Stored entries
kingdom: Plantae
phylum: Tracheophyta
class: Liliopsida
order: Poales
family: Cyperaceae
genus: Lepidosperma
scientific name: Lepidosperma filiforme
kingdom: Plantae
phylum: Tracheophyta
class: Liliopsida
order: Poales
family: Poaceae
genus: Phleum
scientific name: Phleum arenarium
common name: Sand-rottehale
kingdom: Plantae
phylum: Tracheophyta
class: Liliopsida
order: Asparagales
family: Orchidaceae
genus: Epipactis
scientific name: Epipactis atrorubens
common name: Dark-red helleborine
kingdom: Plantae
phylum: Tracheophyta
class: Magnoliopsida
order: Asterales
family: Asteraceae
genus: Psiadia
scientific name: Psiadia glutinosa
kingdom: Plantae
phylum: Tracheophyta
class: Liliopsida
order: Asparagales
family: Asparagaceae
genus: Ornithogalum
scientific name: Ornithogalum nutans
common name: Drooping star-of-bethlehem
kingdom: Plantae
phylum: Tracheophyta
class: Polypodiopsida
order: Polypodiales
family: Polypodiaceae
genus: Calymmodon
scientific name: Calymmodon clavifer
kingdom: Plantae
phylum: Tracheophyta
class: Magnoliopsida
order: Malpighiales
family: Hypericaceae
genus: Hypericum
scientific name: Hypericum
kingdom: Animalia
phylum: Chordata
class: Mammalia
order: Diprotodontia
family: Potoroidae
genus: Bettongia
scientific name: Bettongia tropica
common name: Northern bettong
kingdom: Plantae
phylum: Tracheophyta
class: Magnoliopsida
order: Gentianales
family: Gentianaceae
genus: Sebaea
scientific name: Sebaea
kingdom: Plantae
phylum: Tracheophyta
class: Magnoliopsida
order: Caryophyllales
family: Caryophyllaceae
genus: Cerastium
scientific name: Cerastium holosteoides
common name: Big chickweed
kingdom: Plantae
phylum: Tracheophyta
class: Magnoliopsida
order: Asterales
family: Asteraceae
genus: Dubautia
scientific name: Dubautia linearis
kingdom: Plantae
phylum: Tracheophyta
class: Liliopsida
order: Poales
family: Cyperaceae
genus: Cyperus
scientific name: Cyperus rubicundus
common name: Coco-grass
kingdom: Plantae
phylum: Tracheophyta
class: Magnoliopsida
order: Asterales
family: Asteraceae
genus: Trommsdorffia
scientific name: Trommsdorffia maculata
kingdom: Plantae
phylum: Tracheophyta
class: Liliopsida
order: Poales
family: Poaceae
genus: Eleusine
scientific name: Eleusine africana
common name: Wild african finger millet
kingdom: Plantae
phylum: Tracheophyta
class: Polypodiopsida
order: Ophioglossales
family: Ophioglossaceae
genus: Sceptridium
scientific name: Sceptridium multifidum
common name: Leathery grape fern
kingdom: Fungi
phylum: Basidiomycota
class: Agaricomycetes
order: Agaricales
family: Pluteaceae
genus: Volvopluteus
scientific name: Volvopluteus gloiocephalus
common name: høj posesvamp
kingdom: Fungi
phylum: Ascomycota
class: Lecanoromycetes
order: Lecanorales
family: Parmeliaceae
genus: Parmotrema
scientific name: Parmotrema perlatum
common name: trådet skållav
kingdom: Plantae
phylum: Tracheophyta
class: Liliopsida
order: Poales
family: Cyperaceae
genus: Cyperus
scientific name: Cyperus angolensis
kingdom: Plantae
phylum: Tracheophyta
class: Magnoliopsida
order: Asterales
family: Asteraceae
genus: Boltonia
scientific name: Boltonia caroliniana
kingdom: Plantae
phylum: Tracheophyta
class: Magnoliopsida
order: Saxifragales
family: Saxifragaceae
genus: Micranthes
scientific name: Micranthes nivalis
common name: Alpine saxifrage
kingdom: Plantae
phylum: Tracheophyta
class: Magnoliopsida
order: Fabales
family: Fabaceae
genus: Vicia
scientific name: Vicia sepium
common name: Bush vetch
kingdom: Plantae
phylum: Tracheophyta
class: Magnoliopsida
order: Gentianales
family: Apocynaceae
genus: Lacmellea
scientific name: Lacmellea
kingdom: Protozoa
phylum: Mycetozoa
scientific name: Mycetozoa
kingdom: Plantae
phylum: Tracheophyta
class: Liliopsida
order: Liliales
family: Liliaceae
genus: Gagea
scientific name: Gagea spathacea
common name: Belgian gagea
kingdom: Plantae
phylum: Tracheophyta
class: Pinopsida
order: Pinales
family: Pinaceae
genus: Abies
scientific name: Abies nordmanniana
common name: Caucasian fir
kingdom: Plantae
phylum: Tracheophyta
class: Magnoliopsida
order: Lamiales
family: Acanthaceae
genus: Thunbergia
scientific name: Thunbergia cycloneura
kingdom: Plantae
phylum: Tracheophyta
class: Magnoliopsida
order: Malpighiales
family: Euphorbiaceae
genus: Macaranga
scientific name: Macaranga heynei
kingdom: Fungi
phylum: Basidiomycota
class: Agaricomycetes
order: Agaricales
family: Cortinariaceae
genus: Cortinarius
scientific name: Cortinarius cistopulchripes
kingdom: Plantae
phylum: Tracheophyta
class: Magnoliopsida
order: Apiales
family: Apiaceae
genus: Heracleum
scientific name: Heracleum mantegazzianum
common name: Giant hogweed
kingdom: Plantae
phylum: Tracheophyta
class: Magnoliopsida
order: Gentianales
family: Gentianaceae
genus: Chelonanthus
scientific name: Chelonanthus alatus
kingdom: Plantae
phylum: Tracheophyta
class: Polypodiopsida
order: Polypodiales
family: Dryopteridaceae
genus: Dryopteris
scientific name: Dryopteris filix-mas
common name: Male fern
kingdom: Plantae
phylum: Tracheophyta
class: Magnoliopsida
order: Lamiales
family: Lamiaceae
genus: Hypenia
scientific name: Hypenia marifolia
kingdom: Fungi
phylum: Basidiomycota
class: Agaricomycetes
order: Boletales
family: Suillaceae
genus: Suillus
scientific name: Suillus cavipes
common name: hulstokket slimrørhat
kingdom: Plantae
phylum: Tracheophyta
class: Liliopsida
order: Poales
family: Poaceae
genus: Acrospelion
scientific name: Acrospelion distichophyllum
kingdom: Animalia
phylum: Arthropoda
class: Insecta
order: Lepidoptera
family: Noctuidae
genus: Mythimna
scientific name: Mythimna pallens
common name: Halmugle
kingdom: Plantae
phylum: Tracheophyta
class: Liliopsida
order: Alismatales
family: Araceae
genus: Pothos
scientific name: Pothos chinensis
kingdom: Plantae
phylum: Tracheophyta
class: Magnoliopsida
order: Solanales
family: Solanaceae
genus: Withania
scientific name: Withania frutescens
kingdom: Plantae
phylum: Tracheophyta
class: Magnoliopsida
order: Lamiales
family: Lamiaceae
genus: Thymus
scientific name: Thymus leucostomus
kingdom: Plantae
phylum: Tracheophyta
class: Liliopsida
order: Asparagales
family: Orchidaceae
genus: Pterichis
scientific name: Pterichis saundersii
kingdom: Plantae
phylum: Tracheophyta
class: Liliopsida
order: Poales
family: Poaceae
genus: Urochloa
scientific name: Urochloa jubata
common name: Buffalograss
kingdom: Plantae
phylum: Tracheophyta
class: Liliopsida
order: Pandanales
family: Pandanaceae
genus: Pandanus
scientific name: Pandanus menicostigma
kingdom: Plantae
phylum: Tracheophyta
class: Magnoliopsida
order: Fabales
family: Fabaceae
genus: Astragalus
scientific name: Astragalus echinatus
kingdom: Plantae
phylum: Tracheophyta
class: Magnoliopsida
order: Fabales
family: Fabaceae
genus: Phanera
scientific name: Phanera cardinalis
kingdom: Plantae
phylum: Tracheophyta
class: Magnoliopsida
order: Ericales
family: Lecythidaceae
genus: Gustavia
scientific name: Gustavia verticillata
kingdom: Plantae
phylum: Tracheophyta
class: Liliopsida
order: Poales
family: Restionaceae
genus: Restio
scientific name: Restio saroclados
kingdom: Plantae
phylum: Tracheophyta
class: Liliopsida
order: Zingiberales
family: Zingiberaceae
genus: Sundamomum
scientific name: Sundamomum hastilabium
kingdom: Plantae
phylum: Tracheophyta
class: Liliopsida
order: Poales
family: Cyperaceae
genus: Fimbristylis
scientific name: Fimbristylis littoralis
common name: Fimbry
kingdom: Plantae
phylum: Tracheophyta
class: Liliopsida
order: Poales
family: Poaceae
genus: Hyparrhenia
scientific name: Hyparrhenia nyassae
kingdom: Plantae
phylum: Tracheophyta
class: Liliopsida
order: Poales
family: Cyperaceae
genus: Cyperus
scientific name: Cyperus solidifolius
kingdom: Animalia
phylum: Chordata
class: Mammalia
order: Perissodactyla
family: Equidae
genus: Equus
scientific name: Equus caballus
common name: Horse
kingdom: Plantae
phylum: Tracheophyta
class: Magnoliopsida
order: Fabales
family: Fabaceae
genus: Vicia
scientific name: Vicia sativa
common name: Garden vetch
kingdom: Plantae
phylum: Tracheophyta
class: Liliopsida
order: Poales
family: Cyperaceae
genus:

## Stated problem
Rewrite the data from its first line through the line containing "common name: Dark-red helleborine", swapping "phylum" for "division" and leaving everything else unchanged.

## Completed task
kingdom: Plantae
division: Tracheophyta
class: Liliopsida
order: Poales
family: Cyperaceae
genus: Lepidosperma
scientific name: Lepidosperma filiforme
kingdom: Plantae
division: Tracheophyta
class: Liliopsida
order: Poales
family: Poaceae
genus: Phleum
scientific name: Phleum arenarium
common name: Sand-rottehale
kingdom: Plantae
division: Tracheophyta
class: Liliopsida
order: Asparagales
family: Orchidaceae
genus: Epipactis
scientific name: Epipactis atrorubens
common name: Dark-red helleborine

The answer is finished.